Rattrapage n'est pas forcément le corolaire de réhabilitation. En ce qui concerne The Offence, c'est plus compliqué. Tourné en 1972, le film va mettre 34 ans pour atterrir sur les écrans français. Étonnant, voire choquant. On parle d'un Sidney Lumet, qui plus est avec Sean Connery. Eh bien la réponse se situe précisément sur ce dernier point, dans une illustration parfaite de ce qu'on appelle le revers de la médaille.
Début 70. Le successeur George Lazenby n'a fait que passer. Dans l'inconscient collectif, James Bond porte toujours le visage de Sean Connery. En acceptant de reprendre le rôle (à la grâce d'un juteux contrat + le soutien financier sur 2 films indépendants), l'acteur créé et scelle le destin du film de Lumet à son corps défendant. Additionnez film noir, sujet épineux de la pédophilie et un rôle à l'opposé du héros flegmatique, et allez vendre ça... Aujourd'hui comme hier, le défi pourrait déclencher quelques crampes d'estomac chez les décideurs. Et là, on ne parle que de la surface...
Au gré de ses inestimables contributions au 7ème Art, Sidney Lumet s'est évertué à regarder les angles morts de nos principes moraux (sur le terrain de la justice et de la politique). Avec The Offence, il nous amène ici au bord du précipice pour regarder l'abime. En retour, il laisse l'abime regarder en nous. Le résultat est instantané, dès le premier photogramme. Introduction au ralenti, image légèrement distordue comme si un fondu avait merdé ou que la pellicule avait été altérée, bande-sonore dissonante composée de bruits blancs et d'effets stridents (un procédé qui se reproduira en cours de route avec les souvenirs). Quelque chose cloche. La suite ne va faire que le confirmer.
L'aspect thriller est globalement secondaire, seul l'examen de ses personnages comptera. Plus le film avance, moins on y voit clair. Pour bien d'autres, ce serait un défaut. Mais pas celui-là. Lumet répète, remanie, instaure, inverse, pendant ce temps le trouble augmente. Sean Connery ne s'y est pas trompé et livre ce qui restera l'une des compositions les plus impressionnantes.

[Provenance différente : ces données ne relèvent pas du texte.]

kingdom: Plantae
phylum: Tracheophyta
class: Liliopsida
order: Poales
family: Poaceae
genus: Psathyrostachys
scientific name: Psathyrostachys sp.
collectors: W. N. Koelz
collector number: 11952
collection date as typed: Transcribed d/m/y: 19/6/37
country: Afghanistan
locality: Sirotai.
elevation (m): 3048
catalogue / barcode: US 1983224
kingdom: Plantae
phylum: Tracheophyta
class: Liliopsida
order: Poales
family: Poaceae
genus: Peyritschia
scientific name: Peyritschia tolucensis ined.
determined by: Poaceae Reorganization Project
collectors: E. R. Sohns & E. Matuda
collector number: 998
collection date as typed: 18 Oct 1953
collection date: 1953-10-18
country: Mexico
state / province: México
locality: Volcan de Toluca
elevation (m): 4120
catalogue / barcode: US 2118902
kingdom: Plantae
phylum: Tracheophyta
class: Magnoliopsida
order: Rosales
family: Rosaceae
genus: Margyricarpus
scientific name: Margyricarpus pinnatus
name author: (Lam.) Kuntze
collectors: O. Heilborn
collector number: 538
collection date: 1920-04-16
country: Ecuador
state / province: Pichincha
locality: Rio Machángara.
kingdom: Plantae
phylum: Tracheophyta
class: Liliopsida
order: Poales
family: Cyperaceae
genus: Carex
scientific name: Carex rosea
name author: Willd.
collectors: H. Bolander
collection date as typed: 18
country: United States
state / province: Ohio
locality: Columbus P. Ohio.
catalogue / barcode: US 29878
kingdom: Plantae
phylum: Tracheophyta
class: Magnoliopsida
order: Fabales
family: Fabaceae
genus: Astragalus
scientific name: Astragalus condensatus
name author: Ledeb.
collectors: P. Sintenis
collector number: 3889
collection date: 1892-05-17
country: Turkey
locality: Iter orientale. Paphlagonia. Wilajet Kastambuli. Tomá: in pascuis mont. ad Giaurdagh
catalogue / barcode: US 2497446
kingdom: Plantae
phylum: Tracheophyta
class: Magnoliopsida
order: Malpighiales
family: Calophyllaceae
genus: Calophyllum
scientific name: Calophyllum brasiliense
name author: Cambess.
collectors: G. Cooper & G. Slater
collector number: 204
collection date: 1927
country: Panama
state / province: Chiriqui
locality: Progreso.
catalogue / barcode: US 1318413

Il pulvérise méthodiquement la moindre parcelle de Bond (le beau parleur, le castagneur), n'en reste qu'un homme cabossé, meurtri, attendrissant, inquiétant, ambigu.
Chaque personnage se dessine progressivement. Tandis qu'ils évoluent, le spectateur sera laissé comme seul juge de leur rôle et leurs actes dans cette affaire. C'est le cas de Trevor Howard, épatant. Mais encore plus de Ian Bannen, dont le bras de fer psychologique avec Sean Connery culmine dans un sommet d'inconfort. Le long-métrage a peut-être une fin, mais il est de ceux dont vous rapporterez quelque chose chez vous. Le doute. Pour un public habitué à ressentir une forme d'accomplissement à chaque Bond, c'était peut-être un peu trop demandé. Mais une très mauvaise raison pour ne pas l'y pousser.